= Redgra =

Artificial sports and building surface

Redgra, sometimes styled as RedGra, Red-Gra, or generically as redgra, is the brand name of an all-weather surfacing material primarily composed of red clay and fine limestone gravel. It is used on baseball diamonds, running tracks and long jump run-ups, and hard-surface association football, netball, cricket, and field hockey pitches in the United Kingdom.

== History ==
Outdoor field hockey in the United Kingdom during the 1910s and 1920s often relied on heavy clay surfaces that were unplayable after heavy rain or under frost. Teams would fall back to more durable, but harsher, tarmac surfaces.

To address this, tennis court contractors Grimshaw Sports developed Redgra in 1959 by adapting the company's existing mix used for tennis courts. The limestone and clay were sourced from the Forest of Dean, Gloucestershire. The material was designed for the United Kingdom's first all-weather outdoor field hockey pitches. One of the first academic applications was opened on 4 March 1961 at Dean Close School under the recommendation of Olympic field hockey bronze medalist Denys Carnill for the school's field hockey team. A Redgra area was opened in October 1961 at the site of Harlow Sportcentre, which was completed in 1964. In 1964, the Crystal Palace National Recreation Centre included a Redgra training area and separate football practice pitch.

Redgra also saw use in other pavement applications, such as garden paths and car parks.

== Properties ==
Redgra can be applied similarly to sand, binds itself when wet and compacted, and solidifies after 24 hours. As a sports surface, Redgra allowed for year-round use with minimal maintenance in academic and practice settings, and allowed for multi-sport use as tennis courts. Its natural components were inexpensive and simple to install. A Redgra field hockey pitch installed at Cranleigh School and opened on 1 February 1968 cost £4,500 for materials and lasted until 2005. The resulting surface was porous, allowing for easy drainage, and frost-resistant. Pat Ward-Thomas, a writer for The Guardian, noted that contemporary surfaces often failed to provide smooth, precise, and predictable ball movement but praised the Redgra pitch's performance.
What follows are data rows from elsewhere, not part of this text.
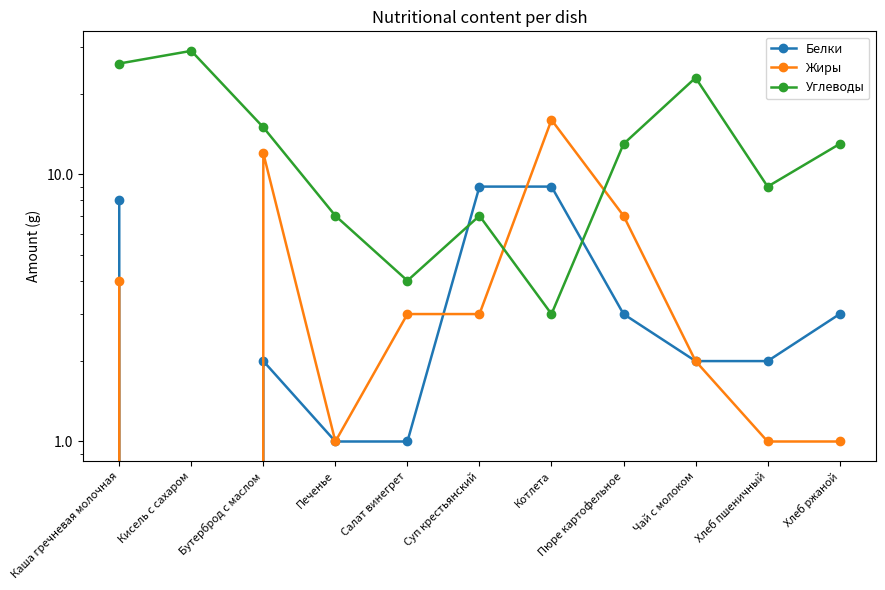

Reading left to right, what are all the values shown in this chart?

Белки: Каша гречневая молочная=8	Кисель с сахаром=0	Бутерброд с маслом=2	Печенье=1	Салат винегрет=1	Суп крестьянский=9	Котлета=9	Пюре картофельное=3	Чай с молоком=2	Хлеб пшеничный=2	Хлеб ржаной=3
Жиры: Каша гречневая молочная=4	Кисель с сахаром=0	Бутерброд с маслом=12	Печенье=1	Салат винегрет=3	Суп крестьянский=3	Котлета=16	Пюре картофельное=7	Чай с молоком=2	Хлеб пшеничный=1	Хлеб ржаной=1
Углеводы: Каша гречневая молочная=26	Кисель с сахаром=29	Бутерброд с маслом=15	Печенье=7	Салат винегрет=4	Суп крестьянский=7	Котлета=3	Пюре картофельное=13	Чай с молоком=23	Хлеб пшеничный=9	Хлеб ржаной=13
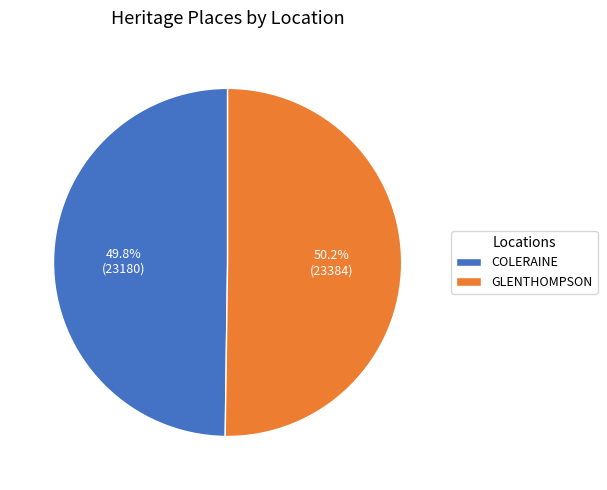

Does any single category account for the majority?

Yes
While competitive teams still often favored playing on well-maintained grass surfaces, Redgra surfaces sometimes substituted when rain or poor maintenance made grass unsuitable.

Redgra also saw use in playground football, youth clubs, and some women's and lower-tier men's football clubs into the 1990s. The first training pitch for Chelsea Ladies F.C. in 1992, then composed mostly of under-18 players, was a Redgra surface at a community college near Feltham.

=== Drawbacks ===
Even upon its unveiling, Redgra was considered adequate for training surfaces but questionable as a full-time competitive surface. Redgra has a reputation for causing abrasions and splinters when sliding on it compared to grass, and its hardness contributed to injuries when falling on it. When dry, the surface generated considerable amounts of red dust. The surface could become alternately sticky and slippery in frosty conditions, and if improperly drained could become muddy.

== Replacement ==
Since the 1990s, many Redgra installations for field hockey and association football have been supplanted by newer all-weather surfaces, such as artificial turf, that are more similar to natural grass or have impact-cushioning layers. However, it remains in use for public recreation tracks.

While an artificial surface, Redgra's natural components don't present the same concerns to landfills upon disposal as rubber or other synthetic surfaces.